Gardens
I happened upon this Twitter thread from Maggie Appleton about “digital gardens, personal wikis, and experimental knowledge systems” the other day, and I’ve been reading through some of the linked materials. Here are a few favorites:
- “The Garden and the Stream: A Technopastoral” and “Superpowers Take Time” by Mike Caulfield
- “My blog is a digital garden, not a blog” by Joel Hooks
- “Of Digital Streams, Campfires and Gardens” and “Building a digital garden” by Tom Critchlow
These ideas are really resonating with me at the moment. I think I’ve done a good job at limiting my “stream” exposure to healthy levels—no Facebook, much less Twitter—but I don’t have anything resembling a “garden” right now. After reading the above pieces and a few others, I feel like I could use one. I don’t know that I’ll put a wiki up on my website, as some people in Appleton’s thread have done, but I’m considering an offline one.

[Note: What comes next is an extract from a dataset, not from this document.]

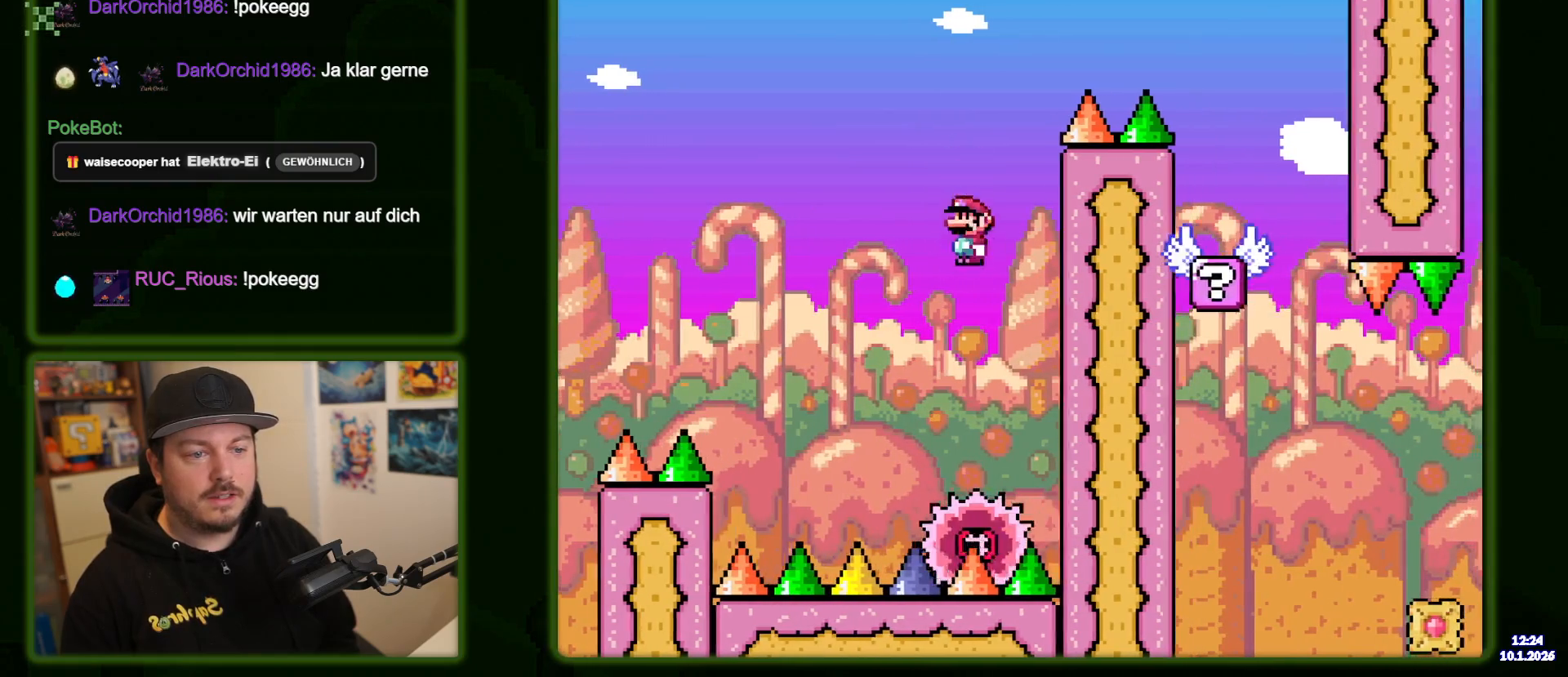
{"dt_ms": 500, "buttons": ["A", "DPAD_RIGHT"], "events": [[367, "DPAD_RIGHT", "down"]]}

Here’s a passage from the first Caulfield post linked above:
I’ve been working with Ward Cunningham, the guy who invented the original wiki back in 1995, on the educational use of this new personal wiki technology for a year and a half now, and I’ve been keeping this personal wiki, which is a collection of both my own stuff and stuff I’ve copied from other websites for over a year now.
I have close to 1,000 articles in my personal wiki at this point. I have maybe 1,000 more scattered on other sites. They are from myself and others, most simple summaries of ideas I encounter, or data, or examples of ideas. Some are the result of afternoon-long rainy Saturday coffee shop investigations, but most are like what I have just showed you here, simple knowledge that builds complexity through linking.
And when you get to that point, where you’ve mapped out 1000s of articles of your own knowledge you start to see impacts on your thought that are very hard to describe.
Over time these things you write up start to form a deep network that helps you think.
(I recommend reading that post in its entirety for the context, along with examples of how Caulfield uses his personal wiki.)
I haven’t decided yet how I’m going to do this. I’ve had VoodooPad for years, though it seems like it’s since been purchased by another company and the reviews for the iOS version don’t inspire confidence. I could fall back to using Scrivener, whose quirks I’ve grown accustomed to from years of NaNoWriMo projects, though I imagine it would be somewhat unwieldy for managing a wiki. But I’m going to start a garden, somehow or another.